(Extracted page text data)
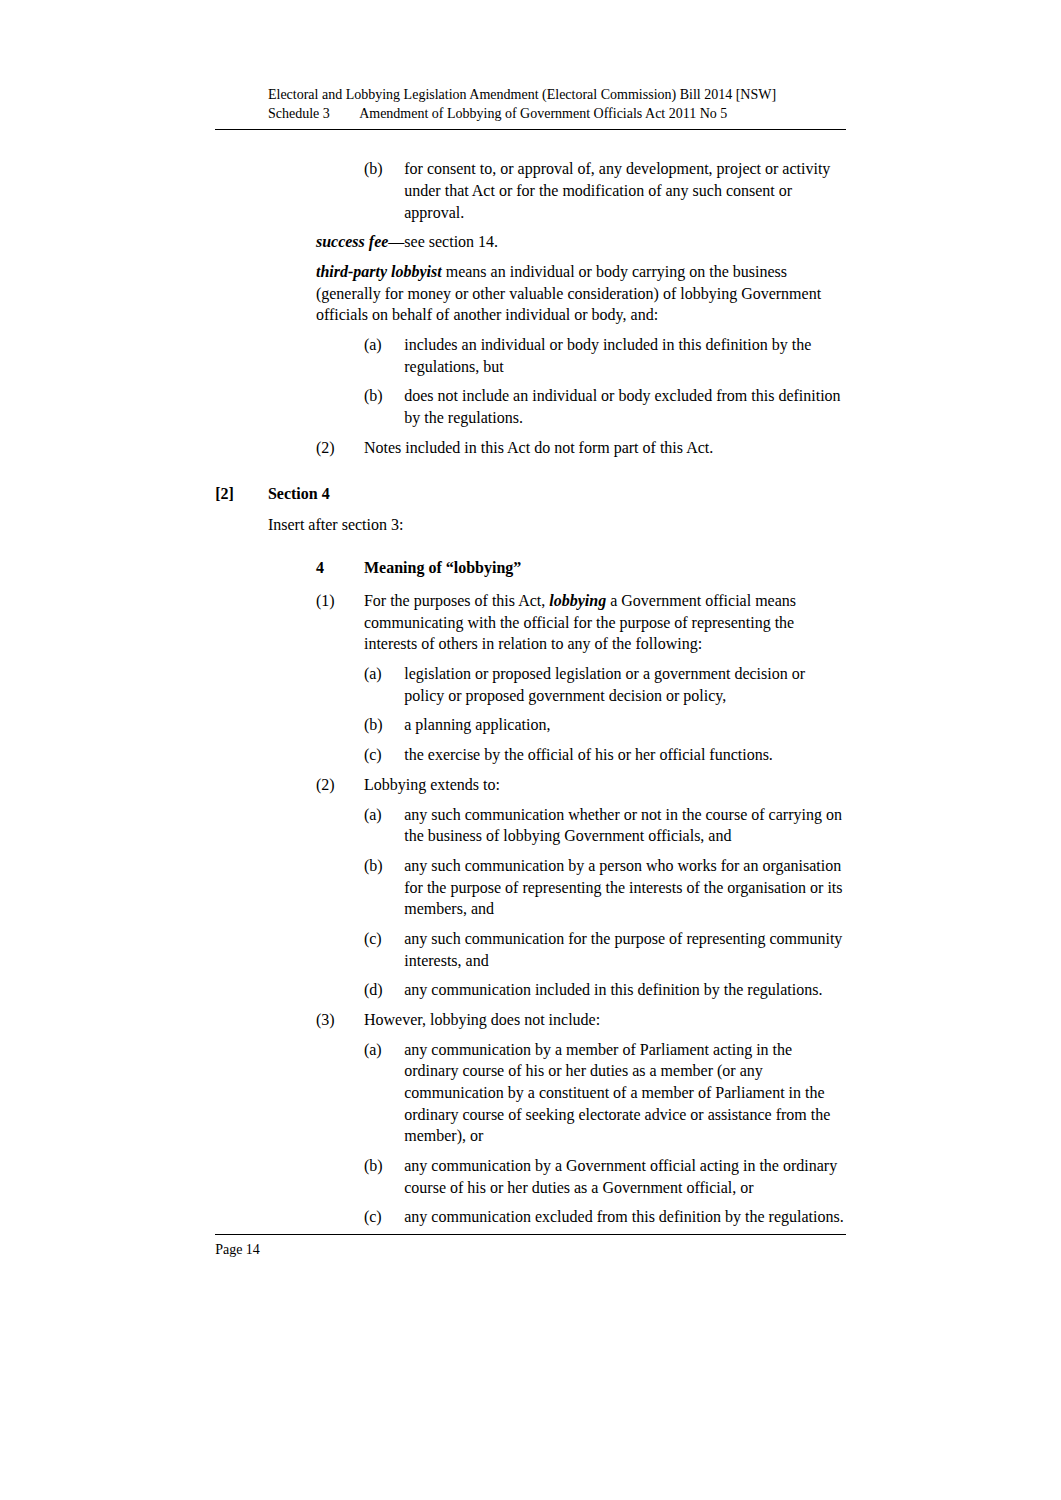Electoral and Lobbying Legislation Amendment (Electoral Commission) Bill 2014 [NSW] Schedule 3 Amendment of Lobbying of Government Officials Act 2011 No 5
(b) for consent to, or approval of, any development, project or activity under that Act or for the modification of any such consent or approval.
success fee—see section 14.
third-party lobbyist means an individual or body carrying on the business (generally for money or other valuable consideration) of lobbying Government officials on behalf of another individual or body, and:
(a) includes an individual or body included in this definition by the regulations, but
(b) does not include an individual or body excluded from this definition by the regulations.
(2) Notes included in this Act do not form part of this Act.
[2] Section 4
Insert after section 3:
4 Meaning of “lobbying”
(1) For the purposes of this Act, lobbying a Government official means communicating with the official for the purpose of representing the interests of others in relation to any of the following:
(a) legislation or proposed legislation or a government decision or policy or proposed government decision or policy,
(b) a planning application,
(c) the exercise by the official of his or her official functions.
(2) Lobbying extends to:
(a) any such communication whether or not in the course of carrying on the business of lobbying Government officials, and
(b) any such communication by a person who works for an organisation for the purpose of representing the interests of the organisation or its members, and
(c) any such communication for the purpose of representing community interests, and
(d) any communication included in this definition by the regulations.
(3) However, lobbying does not include:
(a) any communication by a member of Parliament acting in the ordinary course of his or her duties as a member (or any communication by a constituent of a member of Parliament in the ordinary course of seeking electorate advice or assistance from the member), or
(b) any communication by a Government official acting in the ordinary course of his or her duties as a Government official, or
(c) any communication excluded from this definition by the regulations.
Page 14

◆ **Problem to work on**:
Exact copies of all the entries are needed; output them without the pictures.

◆ **Response**:
Electoral and Lobbying Legislation Amendment (Electoral Commission) Bill 2014 [NSW] Schedule 3 Amendment of Lobbying of Government Officials Act 2011 No 5
(b) for consent to, or approval of, any development, project or activity under that Act or for the modification of any such consent or approval.
success fee—see section 14.
third-party lobbyist means an individual or body carrying on the business (generally for money or other valuable consideration) of lobbying Government officials on behalf of another individual or body, and:
(a) includes an individual or body included in this definition by the regulations, but
(b) does not include an individual or body excluded from this definition by the regulations.
(2) Notes included in this Act do not form part of this Act.
[2] Section 4
Insert after section 3:
4 Meaning of “lobbying”
(1) For the purposes of this Act, lobbying a Government official means communicating with the official for the purpose of representing the interests of others in relation to any of the following:
(a) legislation or proposed legislation or a government decision or policy or proposed government decision or policy,
(b) a planning application,
(c) the exercise by the official of his or her official functions.
(2) Lobbying extends to:
(a) any such communication whether or not in the course of carrying on the business of lobbying Government officials, and
(b) any such communication by a person who works for an organisation for the purpose of representing the interests of the organisation or its members, and
(c) any such communication for the purpose of representing community interests, and
(d) any communication included in this definition by the regulations.
(3) However, lobbying does not include:
(a) any communication by a member of Parliament acting in the ordinary course of his or her duties as a member (or any communication by a constituent of a member of Parliament in the ordinary course of seeking electorate advice or assistance from the member), or
(b) any communication by a Government official acting in the ordinary course of his or her duties as a Government official, or
(c) any communication excluded from this definition by the regulations.
Page 14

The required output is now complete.